# Spray plane flyby (which one?)



## LOVEMYLABXS (Jun 28, 2011)

Was headed into town this morning and wasn't finding much to mush shots of but then just as I turned off the Hawkcreek road onto Cottonwood road up in the sage brush and wheatfields up on top here comes a local spray plane from Davenport doing his job so I just had to pull over jump out and MUSH a few 

Thinkin about printing one of these out and giving it to the pilot just cause I thought he might like it. Which one do you like the best? #1 , 2, or 3


----------



## LOVEMYLABXS (Jun 28, 2011)

Then one right there as he goes by


----------



## LOVEMYLABXS (Jun 28, 2011)

Then there he goes.

   I kind of know which one I like best but what do you see that makes one better then the other? I don't know the guy in the plane but just thought he might like one of these and figure I can find out who he is and maybe give him a print he'd like of his plane in action. As I started to leave he came by again and I stuck my hand out the window and gave him a waggin thumbs up and he let me know he saw me and gave me a wing wagle as he went by


----------



## lisa1914 (Jun 28, 2011)

Wonderful pictures


----------



## Lukikus2 (Jun 28, 2011)

Nice pics. Use to sit and watch those guys all the time.


----------



## Keebs (Jun 28, 2011)

Mikey, if I were him, I'd like any of them, but me personally, prefer the 2nd one, it looks like you caught him at "juuuust" the right moment, like he is suspended in time, nice background, all over good pic!!


----------



## Hoss (Jun 28, 2011)

Nice shooting Mike.  I believe that these call for one of those three photo frames with photos right to left as you have them.  Course that might be just me cause I can't make up my mind which one I like.


----------



## LOVEMYLABXS (Jun 28, 2011)

Keebs said:


> Mikey, if I were him, I'd like any of them, but me personally, prefer the 2nd one, it looks like you caught him at "juuuust" the right moment, like he is suspended in time, nice background, all over good pic!!


 
Thanks Keebs us great mind just think alike don't we 



Hoss said:


> Nice shooting Mike. I believe that these call for one of those three photo frames with photos right to left as you have them. Course that might be just me cause I can't make up my mind which one I like.


 
Hoss not sure how to do that but it a COOL idea  Can I just take these into the local shot with a keoso (sp) or can I do this with Photoshop and print it out myself?  Can't aford a lot of cash ( spending all my money lately on fuel for the tractor )


----------



## Nugefan (Jun 28, 2011)

I like the first one best but all of em are very cool ...


----------



## Crickett (Jun 28, 2011)

Hoss said:


> Nice shooting Mike.  I believe that these call for one of those three photo frames with photos right to left as you have them.  Course that might be just me cause I can't make up my mind which one I like.

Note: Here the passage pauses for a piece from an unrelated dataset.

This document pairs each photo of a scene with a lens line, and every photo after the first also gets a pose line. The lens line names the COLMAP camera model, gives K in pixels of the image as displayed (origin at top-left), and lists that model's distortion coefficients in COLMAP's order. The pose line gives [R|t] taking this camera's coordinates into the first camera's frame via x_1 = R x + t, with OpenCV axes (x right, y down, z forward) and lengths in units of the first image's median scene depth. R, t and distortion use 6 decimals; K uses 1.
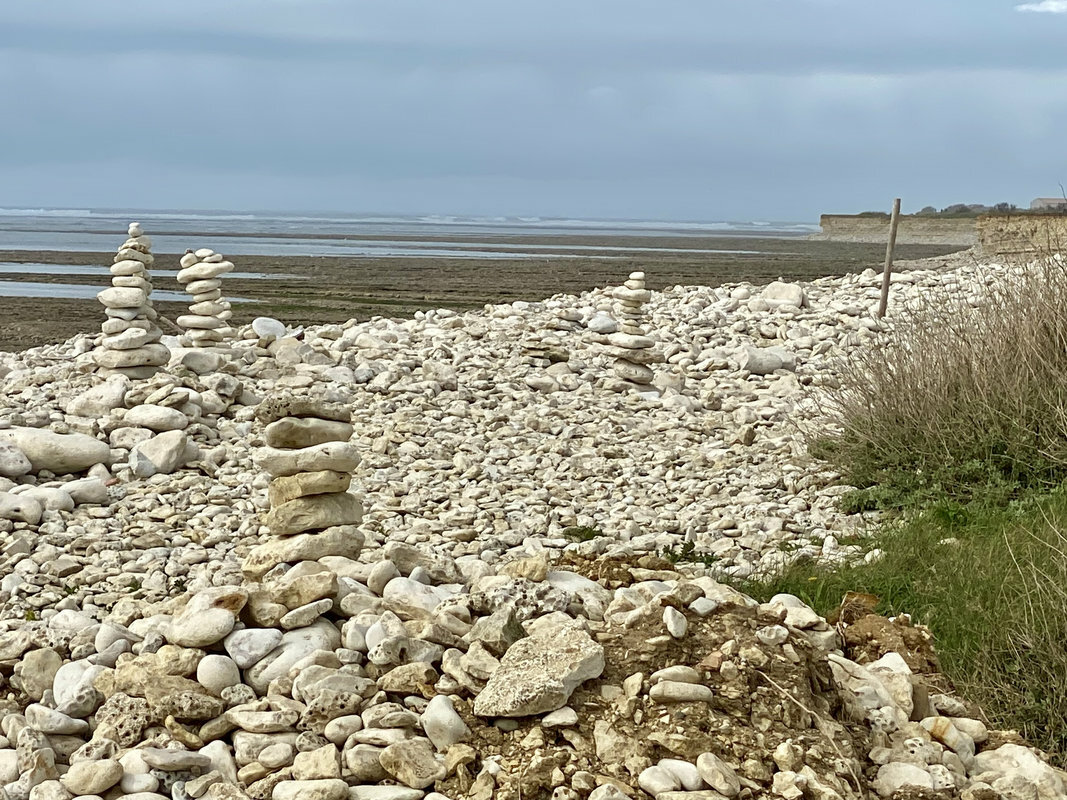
lens RADIAL K [[3800.8, 0, 533.6], [0, 3800.8, 400.0], [0, 0, 1]] dist [-0.027306, 0.000000]
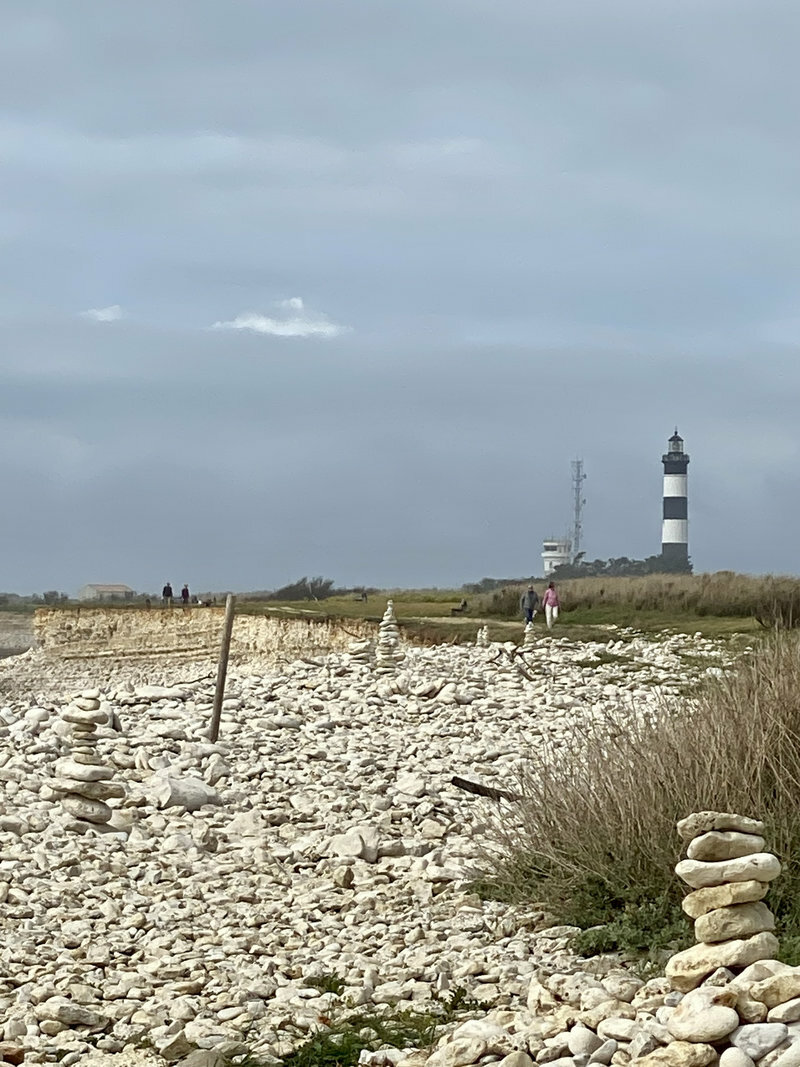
lens RADIAL K [[5068.0, 0, 399.9], [0, 5068.0, 533.6], [0, 0, 1]] dist [0.006319, 0.000000]
pose [[0.981651, -0.004817, 0.190624, -0.272598], [0.016883, 0.997950, -0.061724, 0.004777], [-0.189936, 0.063809, 0.979721, -0.250626]]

That's what I was thinking before I even scrolled down to look @ the photos. 


Nice shots Mike! Whatever you decide I'm sure the pilot will be happy to get it.


----------



## wvdawg (Jun 28, 2011)

I voted #1 - I like the sense it gives of going somewhere because of the open space in front of it.  And the spray shows much more too!

I agree with Hoss.   Print him out one of each and let him put them in one collage frame with 3 cutouts so you can see the progression of movement from right to left.


----------



## LOVEMYLABXS (Jun 28, 2011)

wvdawg said:


> I voted #1 - I like the sense it gives of going somewhere because of the open space in front of it. And the spray shows much more too!
> 
> I agree with Hoss. Print him out one of each and let him put them in one collage frame with 3 cutouts so you can see the progression of movement from right to left.


 

Just got back from town and talked with the pilot so I'm going to see what I can do and maybe see iffin he has a plane I can take Rebecca for a ride in


----------



## Hoss (Jun 28, 2011)

Mike, you can get frames that hold three photos like this one only horizontal.
http://www.walmart.com/ip/Canopy-8-x-14-Collage-Frame-Black-Walnut/15657439
Look around, you can usually find some pretty inexpensive ones.  Printing 4 X 6 is usually pretty inexpensive too.  You then just line em up coming through going.  I think he'd enjoy that set up.

Hoss


----------



## Dr. Strangelove (Jun 28, 2011)

I liked the first pic with the spray and the "action", but that 2nd pic was taken at just the perfect time.  The prop is stopped, it looks like the plane is just hanging there, and you can see the silhouette of the pilot.


----------



## quinn (Jun 28, 2011)

I like them all but i think the 2 nd one is the one I like the most!


----------



## carver (Jun 29, 2011)

#2 for me too Mike,Just like Keebs said "juuuust the right moment"


----------



## cornpile (Jun 29, 2011)

Dang ,they are all smokin.# 2 no wait a sec # 1,ahh # 3.....
OK OK # 2 then !!!!! Great action shootin,Mike


----------



## EAGLE EYE 444 (Jul 2, 2011)

I agree with several others.  I really like Photo #2 because it shows more details that also include a fantastic landscape behind the plane too.  All three are neat photos though.


----------



## cramer (Jul 3, 2011)

I voted #1 but all three have captured unique properties.
# 1 shows all of the action of the plane  from prop to dust
# 2 is "suspended in time" with the pilot in view
# 3 makes you think " that was cool " to see in person

Thanks for sharing


----------



## fishfryer (Jul 3, 2011)

Number two is my pick.


----------



## LOVEMYLABXS (Jul 5, 2011)

Thanks for the coments and here's what I did, I printed and 8x11 of #2 and a  4x6 of 1 and 3 then went in and gave them to the pilot who might have been 30 YsO (not his plane a company plane) he thought it was COOL but his 1st coment on them was "Dang I'm way to high! I need to get lower to the ground.Hope the boss don't notice!"


----------